BRIEF: Copy every entry as is. Leave images out.

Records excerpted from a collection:
____

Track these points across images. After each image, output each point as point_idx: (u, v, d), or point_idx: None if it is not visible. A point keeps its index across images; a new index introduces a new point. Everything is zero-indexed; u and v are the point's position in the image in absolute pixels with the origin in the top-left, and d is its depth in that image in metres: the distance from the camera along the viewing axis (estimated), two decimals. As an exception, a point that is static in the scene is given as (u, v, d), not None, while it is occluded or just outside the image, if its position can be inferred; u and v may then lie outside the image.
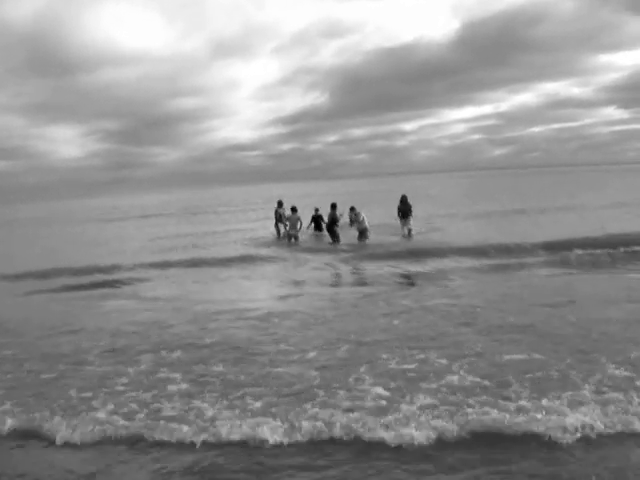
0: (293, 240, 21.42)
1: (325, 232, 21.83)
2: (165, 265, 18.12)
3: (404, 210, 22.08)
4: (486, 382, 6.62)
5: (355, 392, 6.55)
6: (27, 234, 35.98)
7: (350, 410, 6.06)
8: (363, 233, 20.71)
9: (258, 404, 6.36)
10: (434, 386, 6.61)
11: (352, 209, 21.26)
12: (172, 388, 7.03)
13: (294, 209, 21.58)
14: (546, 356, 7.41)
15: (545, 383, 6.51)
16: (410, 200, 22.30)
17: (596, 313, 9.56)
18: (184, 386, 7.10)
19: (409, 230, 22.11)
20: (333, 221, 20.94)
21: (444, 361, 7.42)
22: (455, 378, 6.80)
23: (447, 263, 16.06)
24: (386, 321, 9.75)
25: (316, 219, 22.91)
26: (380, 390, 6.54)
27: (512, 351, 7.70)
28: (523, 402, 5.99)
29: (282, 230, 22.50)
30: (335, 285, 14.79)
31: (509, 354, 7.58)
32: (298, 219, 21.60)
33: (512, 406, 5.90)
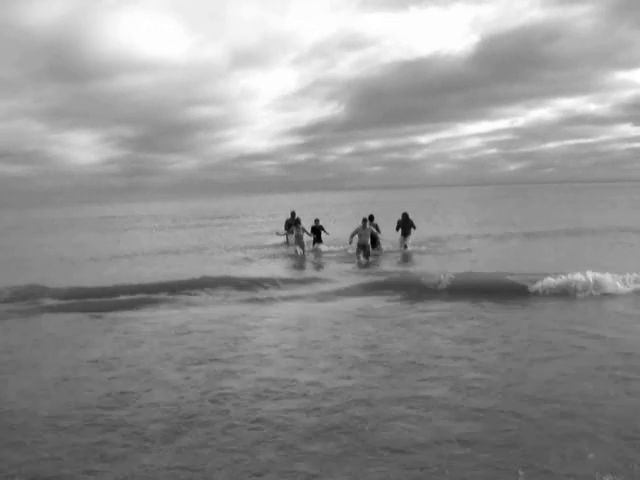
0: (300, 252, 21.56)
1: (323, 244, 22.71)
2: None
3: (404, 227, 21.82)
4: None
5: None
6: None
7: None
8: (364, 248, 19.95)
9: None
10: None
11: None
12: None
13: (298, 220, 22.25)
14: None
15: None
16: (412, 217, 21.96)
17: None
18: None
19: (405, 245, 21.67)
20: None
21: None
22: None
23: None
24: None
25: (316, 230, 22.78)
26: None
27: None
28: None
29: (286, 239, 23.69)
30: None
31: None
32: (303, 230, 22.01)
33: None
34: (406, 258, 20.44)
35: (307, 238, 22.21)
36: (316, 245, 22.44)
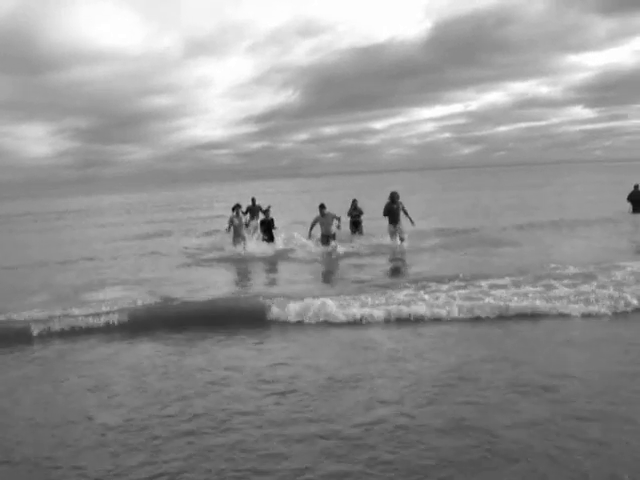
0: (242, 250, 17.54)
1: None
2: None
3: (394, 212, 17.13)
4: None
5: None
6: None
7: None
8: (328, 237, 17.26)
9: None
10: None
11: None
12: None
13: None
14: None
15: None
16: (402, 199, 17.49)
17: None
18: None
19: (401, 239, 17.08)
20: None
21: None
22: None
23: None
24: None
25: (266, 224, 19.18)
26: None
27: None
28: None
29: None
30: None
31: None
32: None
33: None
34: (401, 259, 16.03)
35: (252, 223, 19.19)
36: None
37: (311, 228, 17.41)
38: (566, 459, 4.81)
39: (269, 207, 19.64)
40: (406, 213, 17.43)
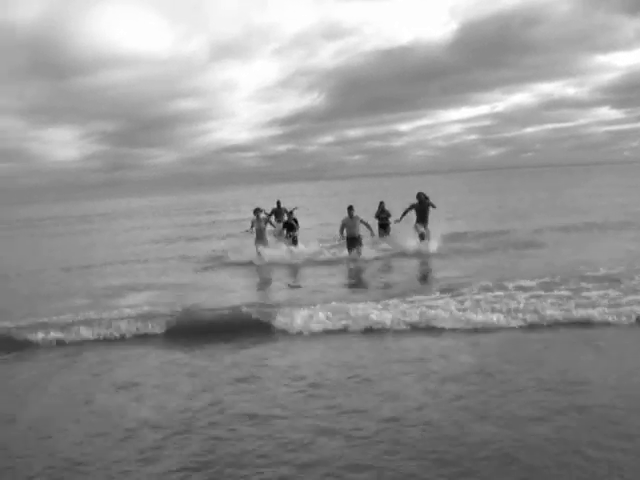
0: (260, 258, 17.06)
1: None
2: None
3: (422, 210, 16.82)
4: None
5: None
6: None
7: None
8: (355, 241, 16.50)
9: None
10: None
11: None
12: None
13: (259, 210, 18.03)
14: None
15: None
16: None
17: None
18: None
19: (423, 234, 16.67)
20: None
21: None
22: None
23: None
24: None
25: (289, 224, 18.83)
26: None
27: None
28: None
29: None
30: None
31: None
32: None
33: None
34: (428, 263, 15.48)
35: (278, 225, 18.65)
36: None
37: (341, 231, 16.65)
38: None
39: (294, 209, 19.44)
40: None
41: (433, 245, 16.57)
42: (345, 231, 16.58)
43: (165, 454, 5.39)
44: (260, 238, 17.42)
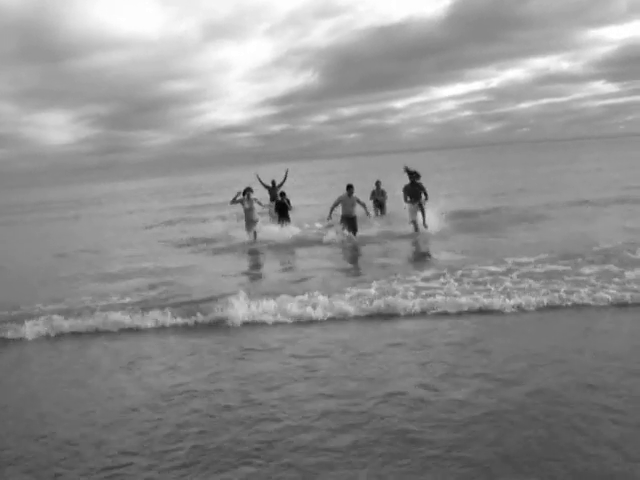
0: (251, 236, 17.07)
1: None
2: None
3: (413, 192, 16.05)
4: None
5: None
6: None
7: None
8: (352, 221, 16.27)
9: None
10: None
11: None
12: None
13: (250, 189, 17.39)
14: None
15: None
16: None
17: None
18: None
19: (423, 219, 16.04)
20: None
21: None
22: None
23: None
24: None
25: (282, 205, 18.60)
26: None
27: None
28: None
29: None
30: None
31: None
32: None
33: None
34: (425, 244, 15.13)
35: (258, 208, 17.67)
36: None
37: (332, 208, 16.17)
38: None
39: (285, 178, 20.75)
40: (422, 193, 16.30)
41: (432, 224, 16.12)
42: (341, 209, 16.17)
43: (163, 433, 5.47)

____

TASK RESULT:
Track these points across images. After each image, output each point as point_idx: (u, v, d), or point_idx: None if it is not visible. A point keeps its index across images; a new index introduces a new point. Everything is zero-indexed; u and v are the point's position in the image in absolute pixels with the origin in the top-left, and d is its depth in that image in metres: the distance from the camera along the viewing axis (estimated), two decimals. As an exception, a point that is static in the scene is given as (u, v, d), not None, while it is occluded or just outside the image, if its position can be inferred; u and v may then lie outside the image.
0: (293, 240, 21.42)
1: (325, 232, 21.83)
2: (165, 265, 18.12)
3: (404, 210, 22.08)
4: (486, 382, 6.62)
5: (355, 392, 6.55)
6: (27, 234, 35.98)
7: (350, 410, 6.06)
8: (363, 233, 20.71)
9: (258, 404, 6.36)
10: (434, 386, 6.61)
11: (352, 209, 21.26)
12: (172, 388, 7.03)
13: (294, 209, 21.58)
14: (546, 356, 7.41)
15: (545, 383, 6.51)
16: (410, 200, 22.30)
17: (596, 313, 9.56)
18: (184, 386, 7.10)
19: (409, 230, 22.11)
20: (333, 221, 20.94)
21: (444, 361, 7.42)
22: (455, 378, 6.80)
23: (447, 263, 16.06)
24: (386, 321, 9.75)
25: (316, 219, 22.91)
26: (380, 390, 6.54)
27: (512, 351, 7.70)
28: (523, 402, 5.99)
29: (282, 230, 22.50)
30: (335, 285, 14.79)
31: (509, 354, 7.58)
32: (298, 219, 21.60)
33: (512, 406, 5.90)
0: (300, 252, 21.56)
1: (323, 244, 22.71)
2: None
3: (404, 227, 21.82)
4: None
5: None
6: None
7: None
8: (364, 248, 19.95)
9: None
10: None
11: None
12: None
13: (298, 220, 22.25)
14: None
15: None
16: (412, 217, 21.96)
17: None
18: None
19: (405, 245, 21.67)
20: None
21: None
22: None
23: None
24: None
25: (316, 230, 22.78)
26: None
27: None
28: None
29: (286, 239, 23.69)
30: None
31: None
32: (303, 230, 22.01)
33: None
34: (406, 258, 20.44)
35: (307, 238, 22.21)
36: (316, 245, 22.44)
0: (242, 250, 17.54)
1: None
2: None
3: (394, 212, 17.13)
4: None
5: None
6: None
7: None
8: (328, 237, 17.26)
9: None
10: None
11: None
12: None
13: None
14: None
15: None
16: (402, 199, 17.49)
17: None
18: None
19: (401, 239, 17.08)
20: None
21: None
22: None
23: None
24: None
25: (266, 224, 19.18)
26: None
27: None
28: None
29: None
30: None
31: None
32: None
33: None
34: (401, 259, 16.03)
35: (252, 223, 19.19)
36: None
37: (311, 228, 17.41)
38: (566, 459, 4.81)
39: (269, 207, 19.64)
40: (406, 213, 17.43)
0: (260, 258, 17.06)
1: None
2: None
3: (422, 210, 16.82)
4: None
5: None
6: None
7: None
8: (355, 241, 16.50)
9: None
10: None
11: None
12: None
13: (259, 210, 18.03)
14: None
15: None
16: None
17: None
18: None
19: (423, 234, 16.67)
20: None
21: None
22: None
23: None
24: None
25: (289, 224, 18.83)
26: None
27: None
28: None
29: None
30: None
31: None
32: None
33: None
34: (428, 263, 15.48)
35: (278, 225, 18.65)
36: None
37: (341, 231, 16.65)
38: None
39: (294, 209, 19.44)
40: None
41: (433, 245, 16.57)
42: (345, 231, 16.58)
43: (165, 454, 5.39)
44: (260, 238, 17.42)
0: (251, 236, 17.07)
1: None
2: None
3: (413, 192, 16.05)
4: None
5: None
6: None
7: None
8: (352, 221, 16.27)
9: None
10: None
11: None
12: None
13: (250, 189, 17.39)
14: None
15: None
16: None
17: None
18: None
19: (423, 219, 16.04)
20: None
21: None
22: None
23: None
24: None
25: (282, 205, 18.60)
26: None
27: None
28: None
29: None
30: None
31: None
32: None
33: None
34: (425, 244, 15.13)
35: (258, 208, 17.67)
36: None
37: (332, 208, 16.17)
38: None
39: (285, 178, 20.75)
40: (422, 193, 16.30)
41: (432, 224, 16.12)
42: (341, 209, 16.17)
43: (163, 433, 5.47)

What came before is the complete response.